Economic growth, housing slowing after fast start to recovery: Bank of Canada

OTTAWA, Ont. – Canada’s economy grew at the fastest pace in a decade at the start of the year, but the extraordinary burst of activity, including the country’s housing boom, is fizzling out, the Bank of Canada said Thursday.

The central bank estimates that Canada’s gross domestic product grew 5.8 per cent in the just completed first quarter, following a five per cent advance in the previous three-months period at the end of 2009.

The Canadian economy hasn’t expanded so rapidly since the fourth quarter of 1999, when it advanced by 6.8 per cent.

But the bank cautions that much of the activity is a result of front-loaded spending by Canadians as a result of extraordinary government stimulus and low interest rates, and that economic activity actually remains well below pre-recessionary levels.

The country’s production output gap is two per cent below capacity, it said, and the Canadian economy won’t return to full capacity for another year.

That front-loading of activity is especially evident in Canada’s booming housing market, which the bank
predicts is about to go bust as higher interest rates and sated demand kick in.

“Investment in housing is projected to weaken markedly though the remainder of 2010 and 2011,” said the bank’s Monetary Policy Report, a comprehensive analysis of the Canadian and global economies.

On Tuesday, the bank’s governing council removed its conditional promise to keep interest rates at record lows until at least July, a move economists and markets interpreted as a signal the policy rate will be hiked as early as June 1.

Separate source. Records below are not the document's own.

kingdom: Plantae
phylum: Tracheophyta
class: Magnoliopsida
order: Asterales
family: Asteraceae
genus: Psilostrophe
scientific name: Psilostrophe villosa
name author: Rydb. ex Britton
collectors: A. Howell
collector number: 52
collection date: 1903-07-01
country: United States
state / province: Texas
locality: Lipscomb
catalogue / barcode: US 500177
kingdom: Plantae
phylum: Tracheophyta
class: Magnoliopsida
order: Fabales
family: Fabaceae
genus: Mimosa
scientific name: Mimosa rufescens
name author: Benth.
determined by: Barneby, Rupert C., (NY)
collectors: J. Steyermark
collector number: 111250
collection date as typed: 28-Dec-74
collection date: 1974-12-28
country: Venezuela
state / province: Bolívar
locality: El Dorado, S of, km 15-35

Housing, which is contributing about 0.6 per cent to economic growth this year, will actually be a slight drag next year, the report forecasts.

For the bank, that is a good thing because it regards the housing market as too hot for home-buyers’ own good. It has warned repeatedly that households should make sure when they purchase a home that they will be able to afford the monthly payments once interest rates rise.

In the main, the bank’s view for the Canadian economy and the world is actually brighter than the previous published analysis issued in January.

And it sees no double-dip in global economies as governments start withdrawing the trillions of dollars in stimulus they have been pumping in.

The world economy will grow at around four per cent for the next three years, the bank says, led by China and other emerging countries. This should help Canada’s export sector, the bank said.

The advanced countries, which borrowed heavily to soften the blow from the 2008-09 recession, will pay for in lower activity going forward. Europe will be the weakest major economic region, with growth rates of 1.2 and 1.6 per cent over the next two years.

The Canadian economy will grow by 3.7 per cent this year, 3.1 per cent next, and 1.9 per cent in 2012.

The bank sees the high Canadian dollar as a major impediment to stronger growth going forward, but also cites aging demographics and the low productivity record.

The U.S., with a younger work force and productivity improvements advancing at twice Canada’s rate, is projected to grow by 3.5 per cent in both 2011 and 2012.

In a recent speech, bank governor Mark Carney called for Canada’s corporations to start investing in modernizing their operations to improve efficiencies and compete more effectively in the global economy.

The outlook’s projections assumes that corporations will in fact step up investment in machinery and equipment, but it notes sharply that at the moment, business investment is actually a drag on growth.

“Business fixed investment fell (in the fourth quarter of 2009),” the bank said. “Firms have remained cautious, waiting for additional evidence of a durable recovery in demand, particularly in the United States.”

The bank said it expects Canada’s business sector to start contributing positively to growth this year, noting that government stimulus spending is phasing out and will actually weigh down growth in 2011.

The bank also issued a more detailed explanation of its fears about inflation that provides more ammunition to analysts who expect Carney to raise the policy rate from 0.25 per cent to 0.5 per cent at the next opportunity, June 1.

The report said underlying inflation is higher than it had expected it to be at this point in the recovery because wages unexpectedly held up during last year’s recession. Shelter costs have also increased faster than expected, it said.

The bank also warns that Canadians can expect prices to receive a 0.6-per-cent boost after July 1, when Ontario and British Columbia move to a harmonized sales tax.

The new tax will cut costs to businesses, however, and the bank said cost savings will likely be transmitted into prices in the second half of they year and trim inflation by 0.3 percentage points.

Total inflation, the amount Canadians actually see when they go to the store, will be higher than two per cent for the rest of this year before returning to target in the second half of 2011, it said.